12th July 1998
Two men, one dead, one still among us, had and hold two dreams - dreams of Kandy, dreams of science, history, culture.... both arising from love. The first was the late Dr. Cyril Ponnamperuma who piloted the IFS until that wonderful Sri Lankan trait, jealousy, drove him away.
Come to think of it, there is this one unregistered organisation in this country where membership swells uncontrolled - the J Plus Organisation, where every member is on the Jay roll of honour as long as he or she stays true to form, dragging down the achiever, besmirching the name of the winner, scorns the diligence of the dedicated and ousts the best to uphold the mediocre. This, I think, deserves a special monograph some day, but let it slide for now. Dr. Cyril Ponnamperuma had this dream.
A Science City. Take the stretch between Getambe and Peradeniya. The scientific institutions are many and varied. This stretch will take in Gannoruwa as well (with its Plant Genetic Resources Centre) and the Galaha Road where everything from Veterinary Medicine to Livestock breeding is pursued. Even the Botanical Gardens remains, a monument to Botany! So how about it? Let's get the show on the road. Let's declare Kandy's Science City! We can even now make Dr. Ponnamperuma's dream come true!
Remember my piece of Dona Katherina's burial place? Well, Mr. S.B. Karaliyadde is still fighting tooth and nail to have that area in Kegalla declared an Archaeological Reserve. Dona Katherina, the consort of King Vimala Dharma Suriya, who was the king who built the Dalada Maligawa, deserves more than this surely. Mr. Karaliyadde was most rueful when he met me last week. "Officials promised to look into things when they all came to Kegalla for the big exhibition there," he said, "but I suppose the tamasha overrode all else." He has written to and called on Mr. Siran Deraniya-gala, but admits that the Archaeological Department is inundated with letters such as his.
But is it so laboured a business to declare Dona Katherina's burial place an Archaeological Reserve? Also, as Karaliyadde reminds, the people of Dumbara, who held a special love for their queen, did much to help in the building of the Maligawa. "They brought the finest Napane timber from Pathadumbara," he said. And Karaliyadde's dream? That a statue of Dona Katherina be erected in the girdling green of the Maligawa... and her burial place be saved from present encroachment and desecration.
Two dreams - and so easily made to come true. Can we see it all happen, please.
HongKong Bank has introduced its new Phonebanking service which gives round-the-clock access to the Bank to obtain account information and carry out specific transactions on the phone. The service is offered free of charge. The Phonebanking number is 332211.
Under Choir Direc tor and organist, P.Gerald Cooray, the Kandy Church Choirs rolled out in prayerful melody on Saturday, June 27 at the Methodist Church in Yatinuwara Veediya, Kandy.
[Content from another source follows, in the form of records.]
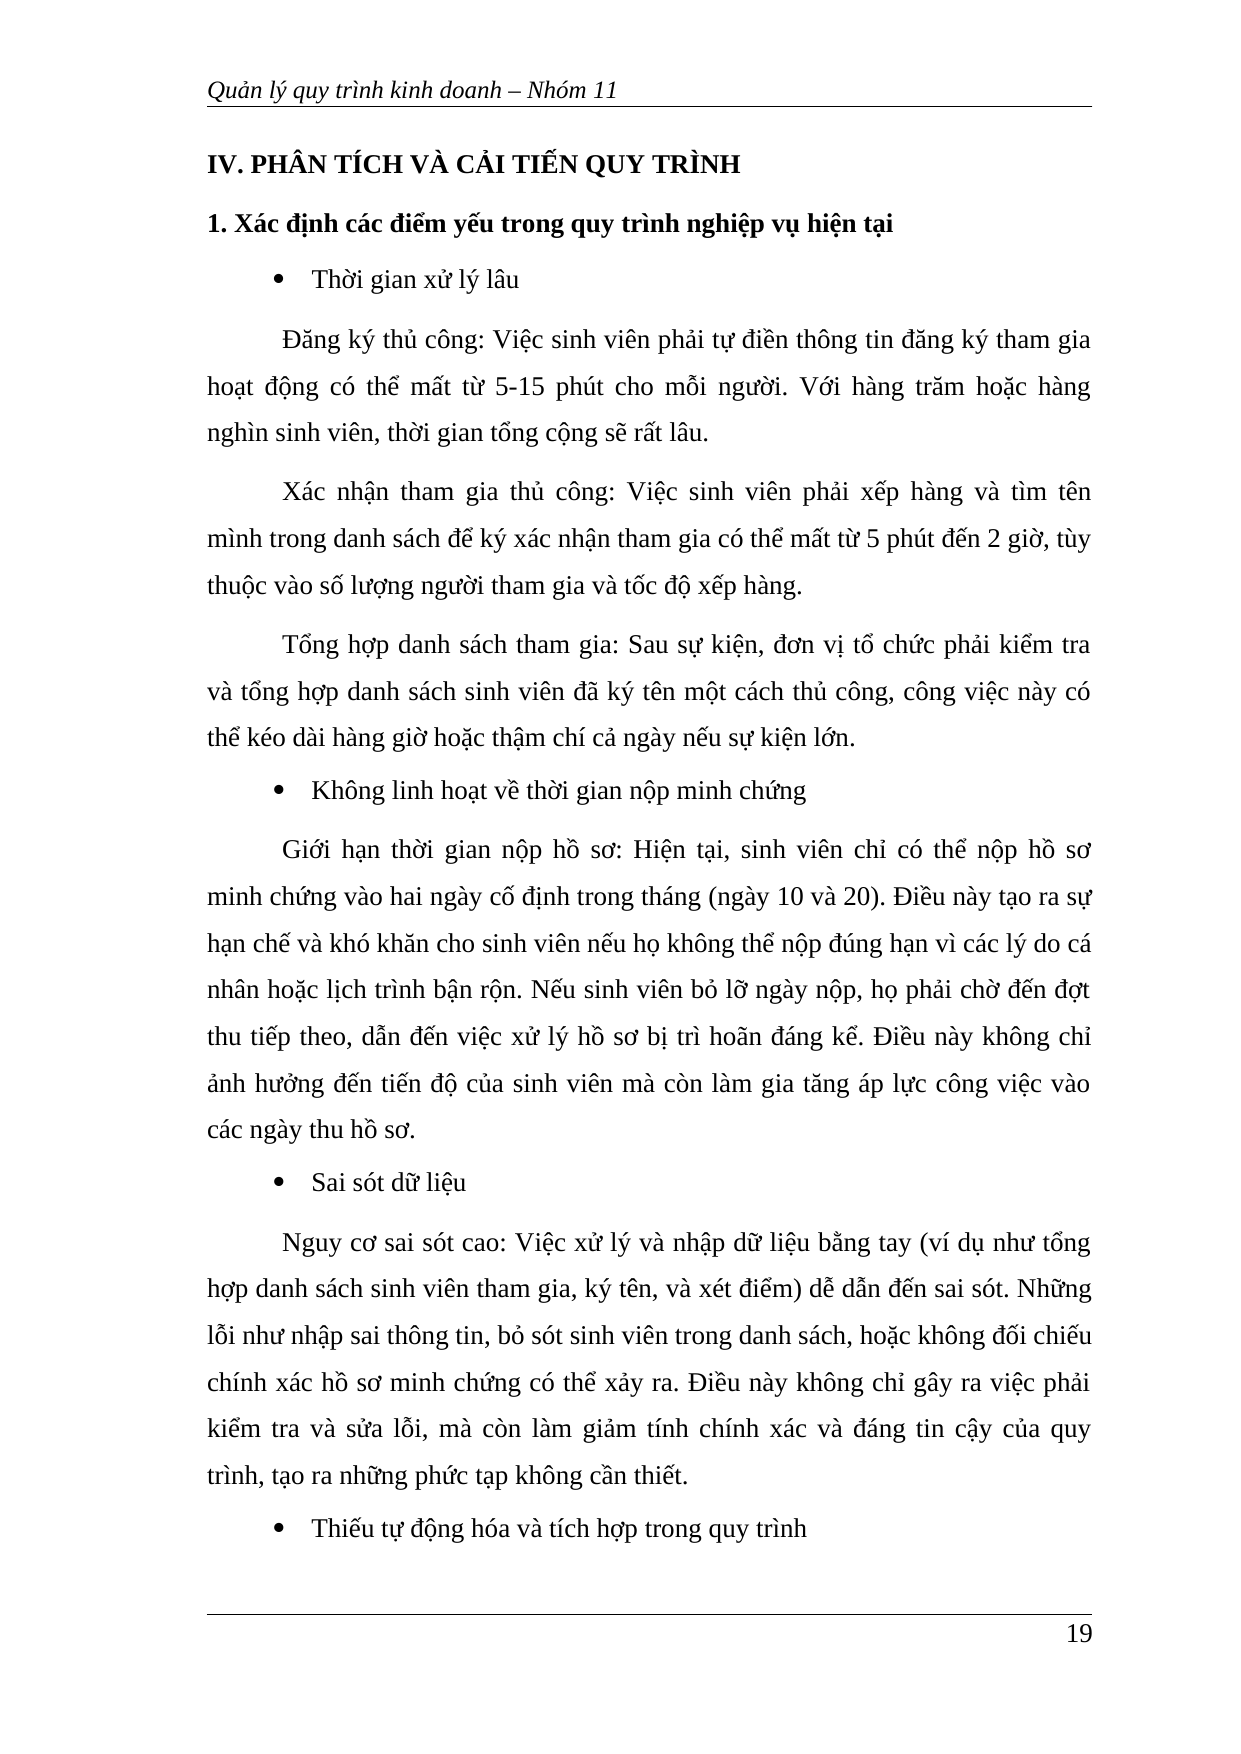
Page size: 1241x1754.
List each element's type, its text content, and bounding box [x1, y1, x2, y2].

text Giới hạn thời gian nộp hồ sơ: Hiện tại, sinh viên chỉ có thể nộp hồ sơ minh chứng vào hai ngày cố định trong tháng (ngày 10 và 20). Điều này tạo ra sự hạn chế và khó khăn cho sinh viên nếu họ không thể nộp đúng hạn vì các lý do cá nhân hoặc lịch trình bận rộn. Nếu sinh viên bỏ lỡ ngày nộp, họ phải chờ đến đợt thu tiếp theo, dẫn đến việc xử lý hồ sơ bị trì hoãn đáng kể. Điều này không chỉ ảnh hưởng đến tiến độ của sinh viên mà còn làm gia tăng áp lực công việc vào các ngày thu hồ sơ. [207, 833, 1092, 1145]
subtitle PHÂN TÍCH VÀ CẢI TIẾN QUY TRÌNH [207, 148, 1092, 179]
list Sai sót dữ liệu [274, 1166, 1092, 1198]
list Thiếu tự động hóa và tích hợp trong quy trình [274, 1512, 1092, 1543]
text Nguy cơ sai sót cao: Việc xử lý và nhập dữ liệu bằng tay (ví dụ như tổng hợp danh sách sinh viên tham gia, ký tên, và xét điểm) dễ dẫn đến sai sót. Những lỗi như nhập sai thông tin, bỏ sót sinh viên trong danh sách, hoặc không đối chiếu chính xác hồ sơ minh chứng có thể xảy ra. Điều này không chỉ gây ra việc phải kiểm tra và sửa lỗi, mà còn làm giảm tính chính xác và đáng tin cậy của quy trình, tạo ra những phức tạp không cần thiết. [207, 1226, 1092, 1490]
subtitle 1. Xác định các điểm yếu trong quy trình nghiệp vụ hiện tại [207, 207, 1092, 238]
text Xác nhận tham gia thủ công: Việc sinh viên phải xếp hàng và tìm tên mình trong danh sách để ký xác nhận tham gia có thể mất từ 5 phút đến 2 giờ, tùy thuộc vào số lượng người tham gia và tốc độ xếp hàng. [207, 475, 1092, 600]
text Đăng ký thủ công: Việc sinh viên phải tự điền thông tin đăng ký tham gia hoạt động có thể mất từ 5-15 phút cho mỗi người. Với hàng trăm hoặc hàng nghìn sinh viên, thời gian tổng cộng sẽ rất lâu. [207, 323, 1092, 447]
text Tổng hợp danh sách tham gia: Sau sự kiện, đơn vị tổ chức phải kiểm tra và tổng hợp danh sách sinh viên đã ký tên một cách thủ công, công việc này có thể kéo dài hàng giờ hoặc thậm chí cả ngày nếu sự kiện lớn. [207, 628, 1092, 752]
list Không linh hoạt về thời gian nộp minh chứng [274, 774, 1092, 805]
list Thời gian xử lý lâu [274, 263, 1092, 295]
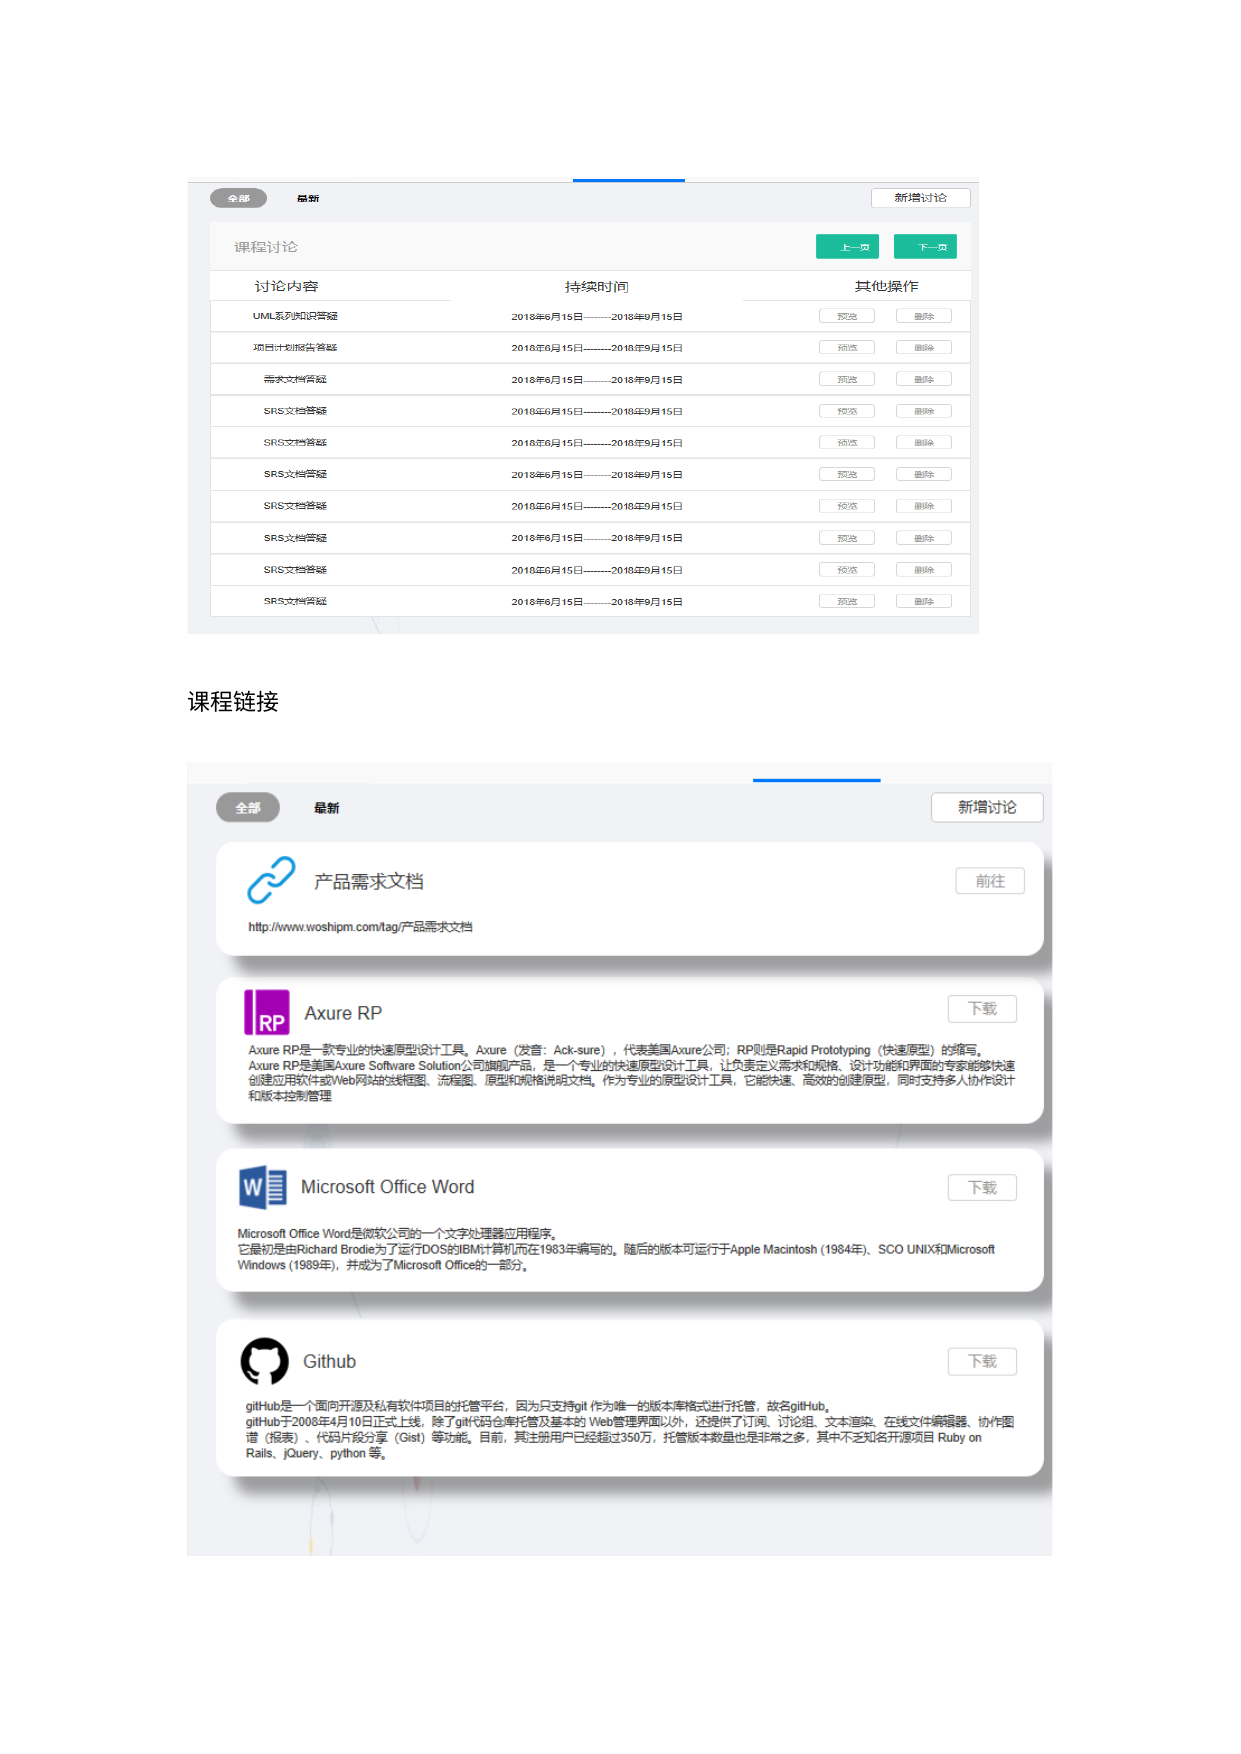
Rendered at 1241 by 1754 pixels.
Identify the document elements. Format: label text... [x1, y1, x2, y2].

text 课程链接 [187, 668, 1053, 733]
picture [187, 762, 1053, 1556]
picture [187, 177, 980, 634]
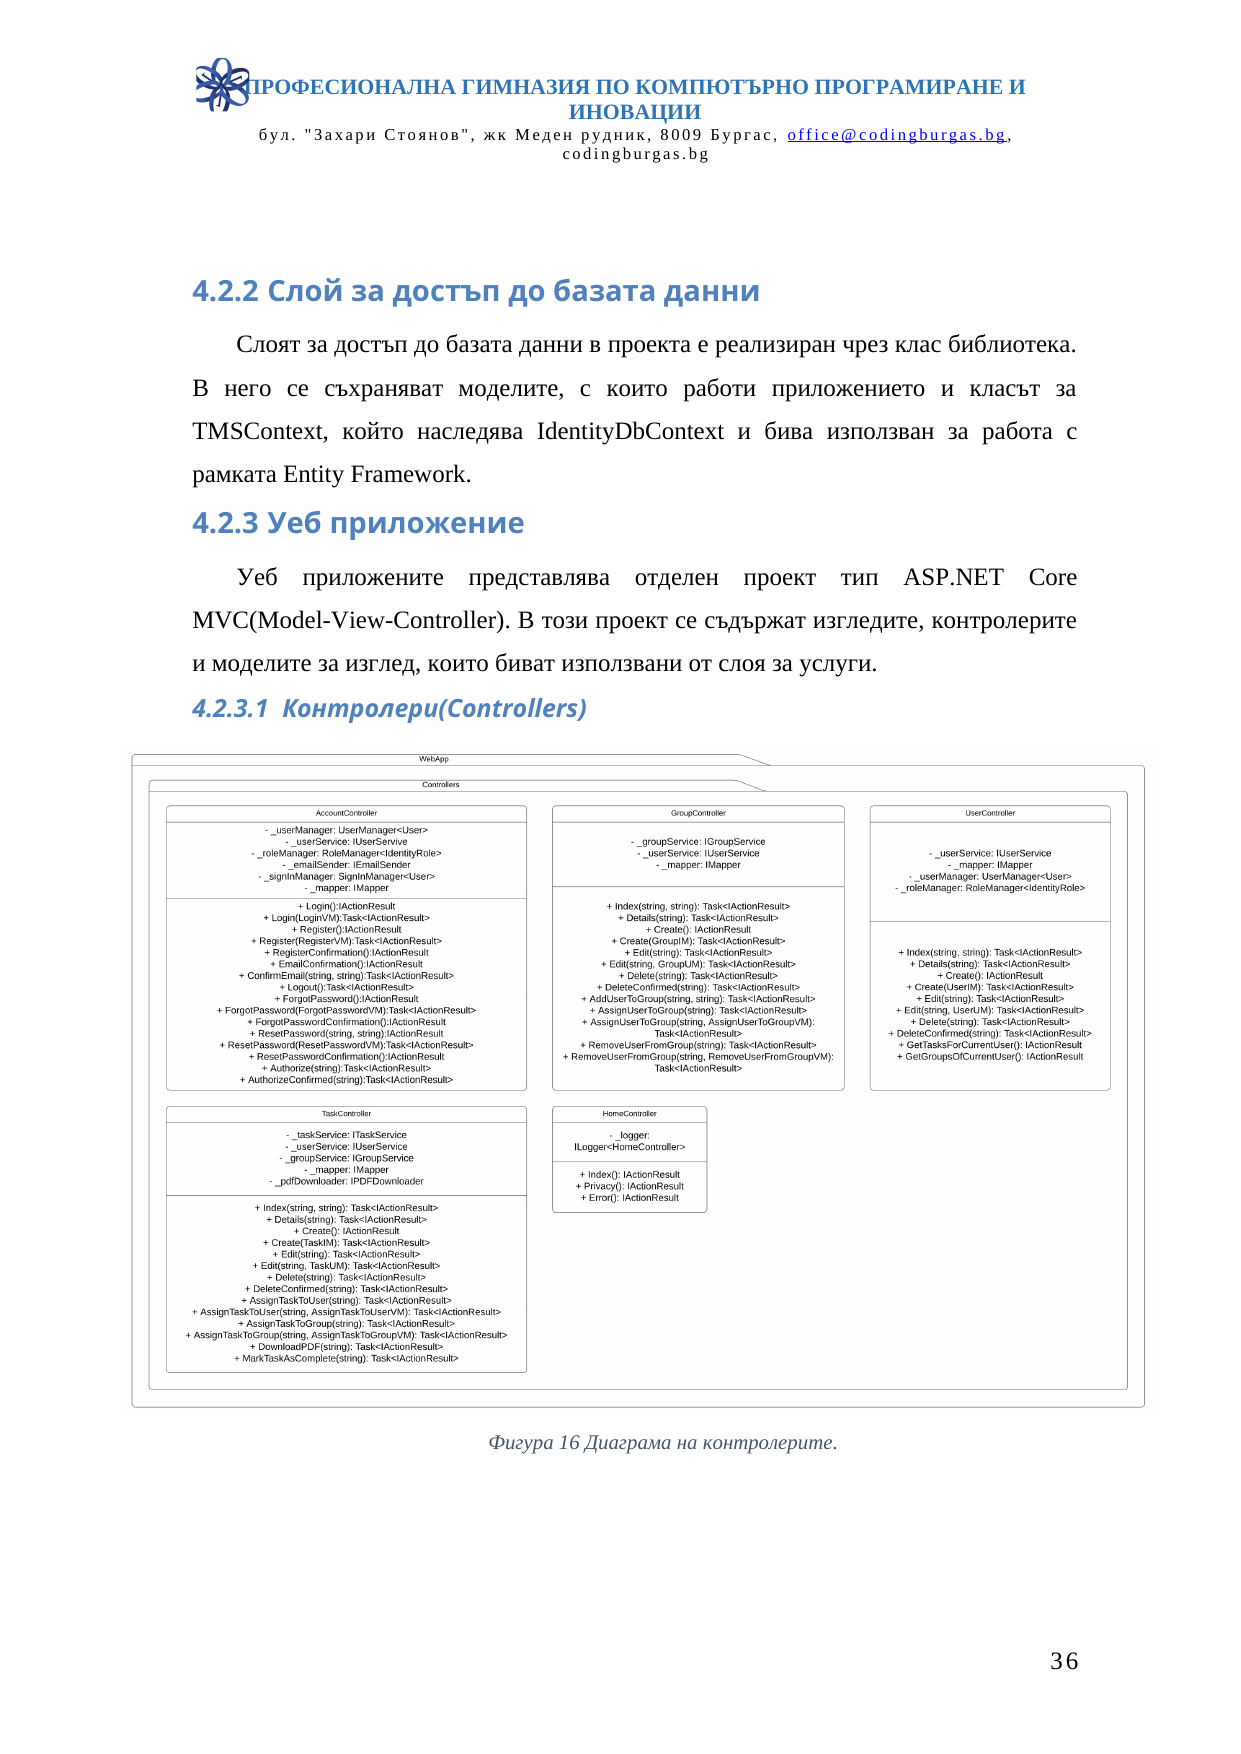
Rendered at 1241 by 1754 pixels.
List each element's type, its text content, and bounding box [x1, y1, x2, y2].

picture [115, 740, 1162, 1421]
text Уеб приложените представлява отделен проект тип ASP.NET Core MVC(Model-View-Controller). В този проект се съдържат изгледите, контролерите и моделите за изглед, които биват използвани от слоя за услуги. [192, 562, 1078, 677]
text Слоят за достъп до базата данни в проекта е реализиран чрез клас библиотека. В него се съхраняват моделите, с които работи приложението и класът за TMSContext, който наследява IdentityDbContext и бива използван за работа с рамката Entity Framework. [192, 329, 1078, 488]
picture [196, 57, 250, 112]
subtitle Слой за достъп до базата данни [192, 270, 1078, 310]
subtitle Контролери(Controllers) [192, 691, 1078, 725]
subtitle Уеб приложение [192, 502, 1078, 542]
This festival has become an annual event, sponsored by the Kandy Bible Society. This year, with the participation of choirs from eight churches and schools, the Festival took the form of a Choral Service where about 100 voices rang out the anthems "Lead me, Lord" and "Come, Holy Ghost." The congregation also joined in several hymns and it was a splendid tribute to splendid faith as they sang the Lord's song, not by the rivers of Babylon, but in the heart of the city!
Forests and trees
Professor H.P.M. Gunasena of the Post Graduate Institute of Agriculture, Peradeniya, informs that the University's Oxford Forestry Institute (a link project of Forestry Research) has three publications which are available free to all interested. You could collect the publication of your choice from the PGIA at Old Galaha Road.
The books are: "Gliricidia in Sri Lanka," "Calliandra - A Multi-purpose Tree for Agro-Forestry Systems in Sri Lanka," and "Neem in Sri Lanka."
Go to any "thrombol" shop, ask for a zip and you'll get the standard 8-inch. If you're lucky, the man could dig out a 12-inch but in colours that are surely called Frightened Peach or Gizzard Green. There's this tailor in Kandy who tells me that as far as he knows, and in his umpteen years of experience, there are two very large Kandyan gentlemen who need 15-inch trouser zips in the place where it most counts. Every time they come to him it's the same old moan. "How to get? Last time I had to go to Colombo and hunt in the side streets of Pettah. So go. If you had any sense, you would have brought some extra zips the last time."
Well, they have a point there. Also, they didn't take kindly to the tailor's suggestion that he put in a three-inch patch either north or south. "Either way makes it difficult in the extreme." "Difficult for what?" "That's not your business." Our tailor dislikes zipping down to Colombo. "Why can't they make some 15-inch zips?" he cries. Evidently, our zippies don't measure up to the Kandy biggies. Aney, sin, no?
Balm for the block
Seen at Katugastota: those police road barriers on wheels, all yellow and black, tigerishly striped with a black STOP order. That's on an upper cross panel. Beneath, another panel with the consoling words in red: VENDOL BALM. What a soothing thought. Reach for the balm especially when driving anywhere is today's major headache.